А пан господь меж тем — больно уж тешило его столь щедрое каждение — всё принюхивался, вдыхал приятный дух свящённой смолки и… вдруг презычно чихнул.

Сморщил нос и святой Петро.

— Жжёные перья? — удивился господь бог.

— Жжёные перья, — подтвердил и апостол Петро и тоже чихнул, аж слёзы навернулись.

Оба они глядели вниз, на землю, но ничего толком разобрать не могли, затем что очки в семнадцатом веке были на небесах не столь уж привычной снастью, да и кто знает, решились бы в ту пору пан бог и его первый апостол нацепить на нос сию штуку, слишком досадную даже и для таких поизносившихся парубков, какими были уже и тогда господь со святым Петром.

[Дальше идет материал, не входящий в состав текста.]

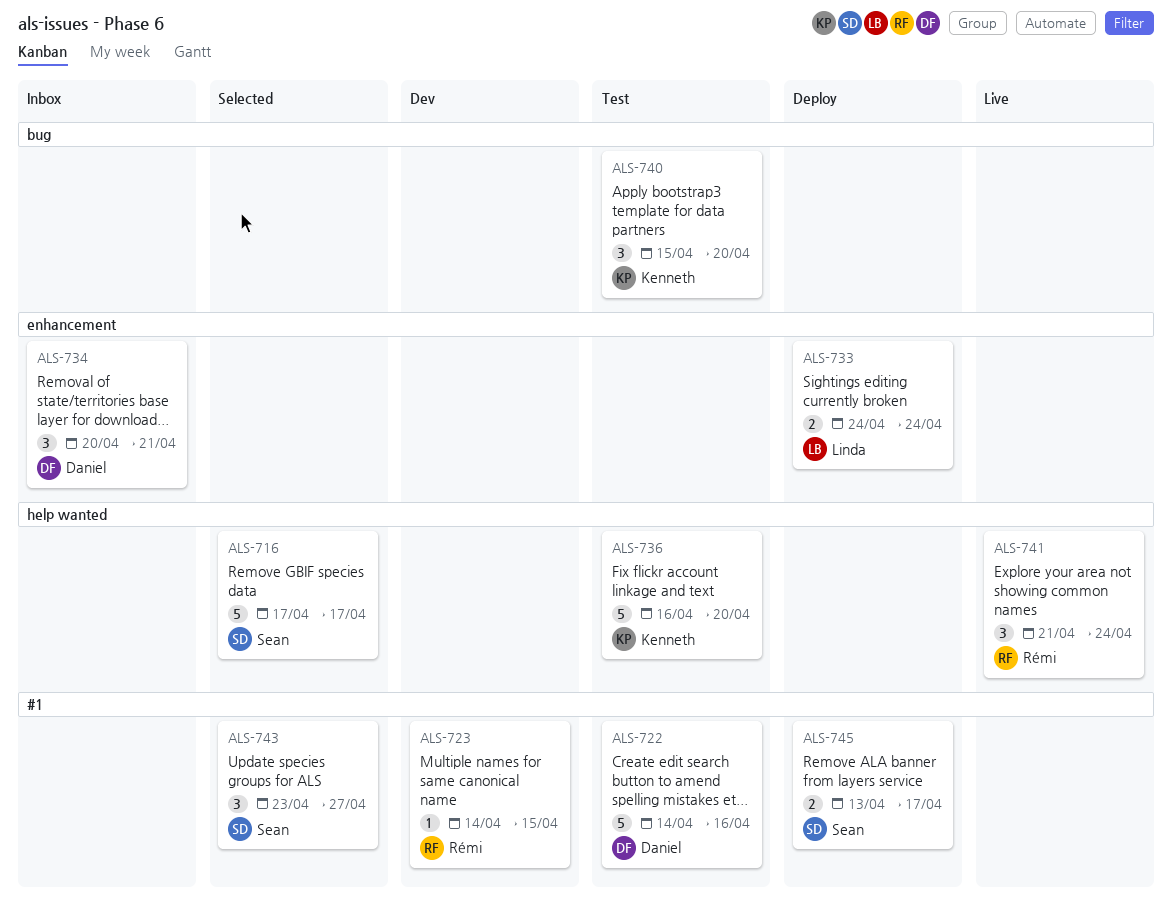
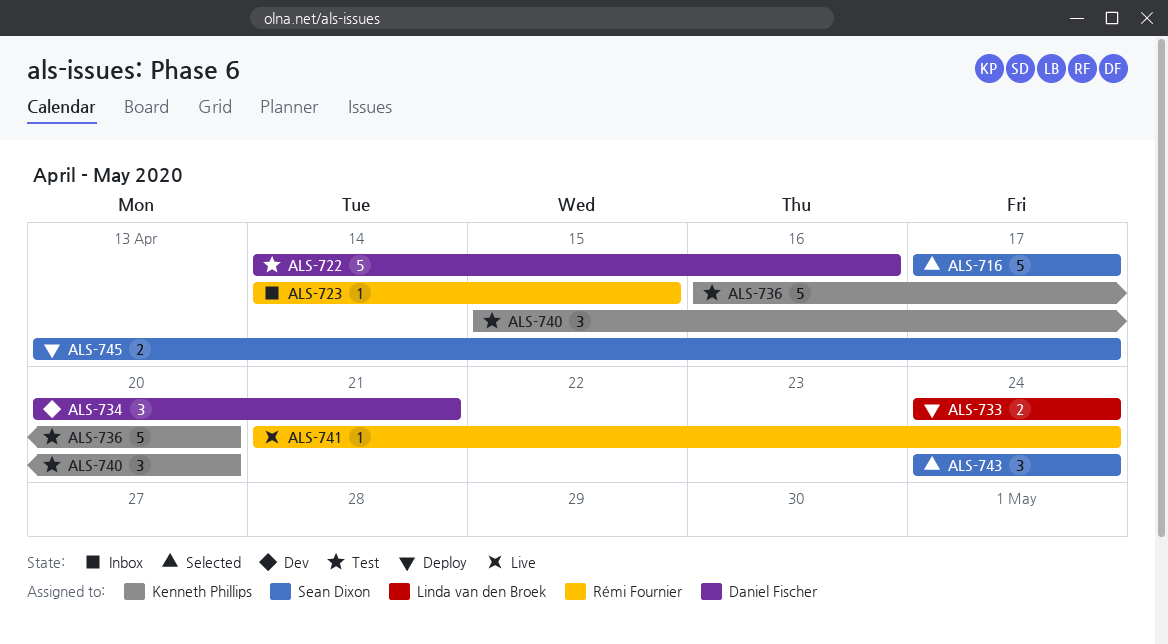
ALS-723, status: Dev -> Inbox
ALS-734, status: Inbox -> Dev
ALS-741, estimate: 3 -> 1
ALS-743, start: Apr 23 -> Apr 24
ALS-743, due: Apr 27 -> Apr 24

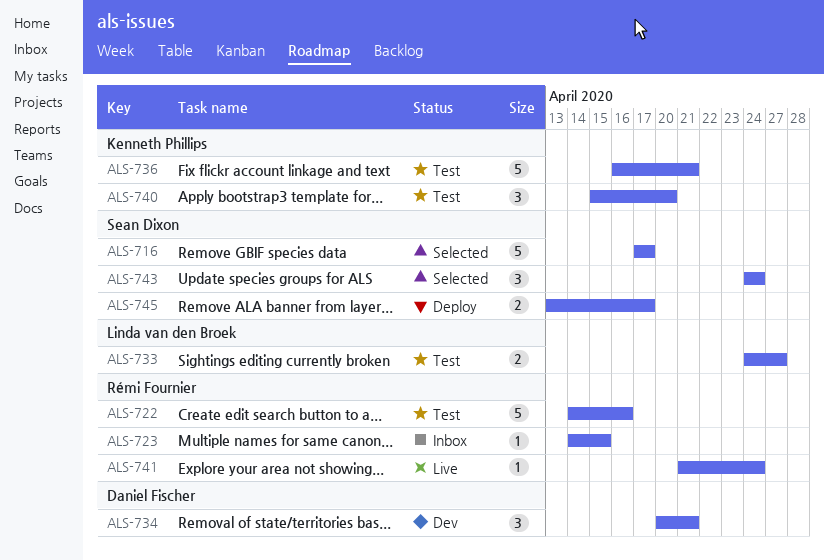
ALS-722, owner: Daniel Fischer -> Rémi Fournier
ALS-733, status: Deploy -> Test
ALS-733, due: Apr 24 -> Apr 27
ALS-736, due: Apr 20 -> Apr 21

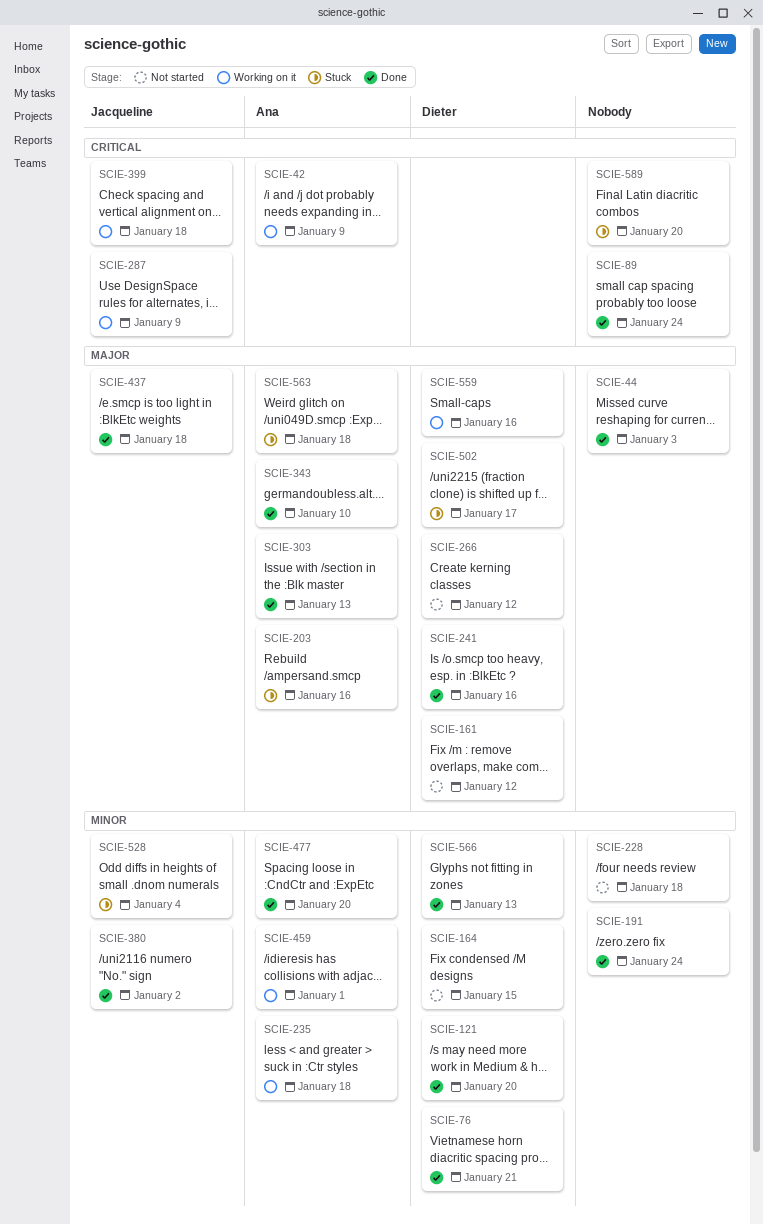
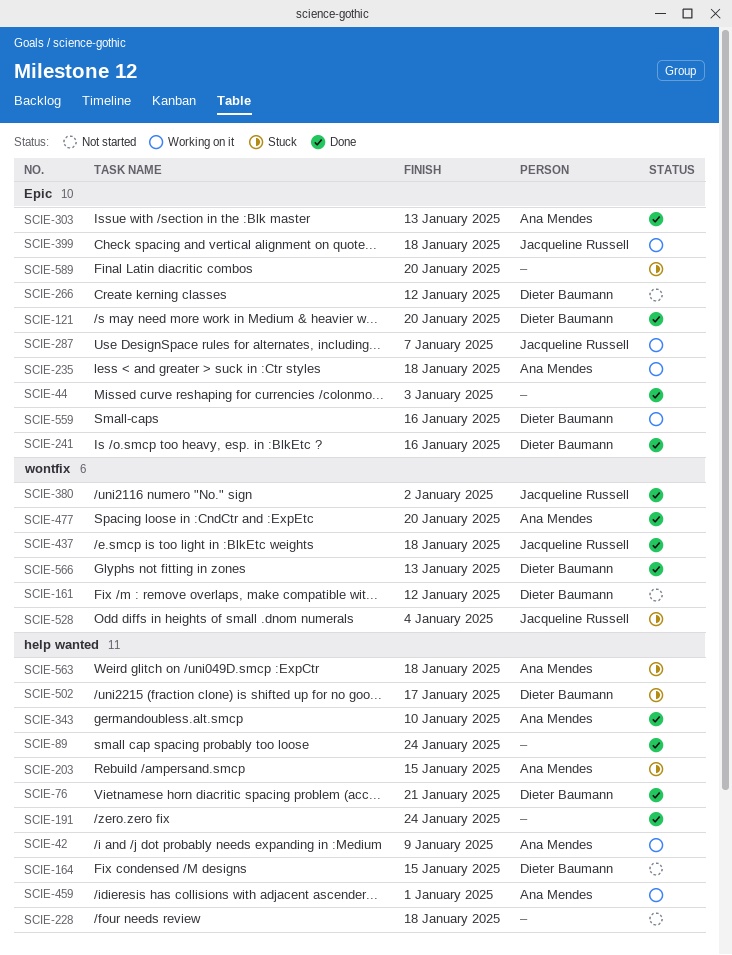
SCIE-203, due: Jan 16 -> Jan 15
SCIE-287, due: Jan 9 -> Jan 7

Итак, очков у господа ещё не было, а без них только и можно было разглядеть, что вокруг ладана затевается какой-то несусветный кавардак.

20

А кавардак и впрямь поднялся там немалый.

Демид Пампушка-Купа-Стародупский, пожирая несытым оком столб кадильного дыма, взлетал уже в уповании к самому богу (выше ведь начальства тогда не было), как вдруг снова узрел тех самых соколов, которые, дерзая стать меж ним и вседержителем, кружили высоко-высоко вдвоём, быстрыми взмахами крыл играя в небе и правя, видно, свою свадьбу.

Заделавшись меж козаками большим паном, Пампушка не терпел, чтоб ему кто перечил в каком бы то ни было деле, и то, что случилось затем, длилось один миг, не больше.

Снова схватив лук, что так и валялся рядом, Пампушка рванул тетиву, и взвилась и пропела стрела, и люди вскрикнули, охнули, а Михайлик снова кинулся к пану.

Но было поздно.

Демид Пампушка ещё смолоду славился как из ряду вон стрелок, и его татарская стрелка сразила сокола, коего в те поры почитали в народе незамáем, воспевали в думах да песнях как священный образ вольной козацкой души.

Раздался стенящий крик смертной боли: «кгиак, кгиак!», а потом и второй, ниже и сильнее, голос отчаяния: «каяк, каяк!», и птица стала падать, да не одна, а две, две могучие птицы, разом поверженные на землю уж не единой ли стрелой меткого убийцы?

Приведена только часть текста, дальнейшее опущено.